# Let R be the first quadrant region enclosed by the graph of y= 2e^-x and the line x=k, how od you find the area of R in terms of k?

Apr 30, 2016

Integrate $y$ from $x = 0$ to $x = k$ to get $R = 2 - 2 {e}^{- k}$.

#### Explanation:

We know that the area under a curve can be found by integrating it; so the area under $y = 2 {e}^{- x}$ is given by: $\int 2 {e}^{- x} \mathrm{dx}$. The only problem is what $x$-values we need to integrate.

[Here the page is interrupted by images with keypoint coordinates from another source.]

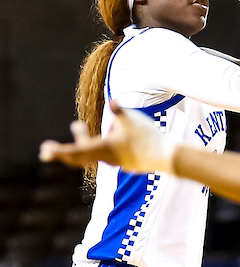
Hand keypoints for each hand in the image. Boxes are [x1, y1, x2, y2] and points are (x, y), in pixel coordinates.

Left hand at [40, 104, 173, 175]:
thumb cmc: (147, 137)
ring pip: (95, 153)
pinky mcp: (128, 164)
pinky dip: (102, 147)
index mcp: (104, 148)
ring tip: (80, 126)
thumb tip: (112, 101)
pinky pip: (109, 156)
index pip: (75, 151)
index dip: (58, 151)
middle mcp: (108, 159)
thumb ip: (119, 111)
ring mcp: (118, 163)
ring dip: (85, 141)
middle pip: (80, 155)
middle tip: (55, 142)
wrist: (168, 156)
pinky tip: (113, 138)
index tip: (44, 151)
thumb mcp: (131, 119)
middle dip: (68, 146)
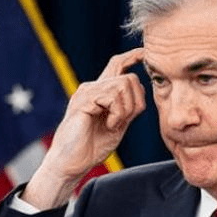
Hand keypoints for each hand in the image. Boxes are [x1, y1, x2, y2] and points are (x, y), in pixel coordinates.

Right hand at [22, 48, 145, 208]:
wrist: (72, 162)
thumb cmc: (92, 146)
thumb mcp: (118, 124)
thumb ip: (128, 108)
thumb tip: (142, 93)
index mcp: (101, 92)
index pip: (117, 64)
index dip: (132, 56)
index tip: (144, 53)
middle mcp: (93, 87)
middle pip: (128, 77)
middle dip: (136, 101)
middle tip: (125, 120)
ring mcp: (87, 92)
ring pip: (123, 85)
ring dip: (125, 109)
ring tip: (114, 124)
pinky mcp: (84, 101)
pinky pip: (112, 97)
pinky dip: (117, 114)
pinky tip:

The first quadrant starts at $x = 0$, and continues for all positive values of $x$. The problem states that we're finding the area under $y$ in the first quadrant (which begins at $x = 0$) to the line $x = k$. So we'll be integrating from $x = 0$ to $x = k$:
$R = {\int}_{0}^{k} 2 {e}^{- x} \mathrm{dx}$
$R = 2 {\int}_{0}^{k} {e}^{- x} \mathrm{dx}$
$R = 2 {\left[- {e}^{- x}\right]}_{0}^{k}$
R=2(-e^((-k))-(-e^((-0)))
$R = 2 \left(- {e}^{- k} + 1\right) = 2 - 2 {e}^{- k}$

Note that $2 {e}^{- k}$ will never be greater than $2$, which means the area will always be greater than $0$.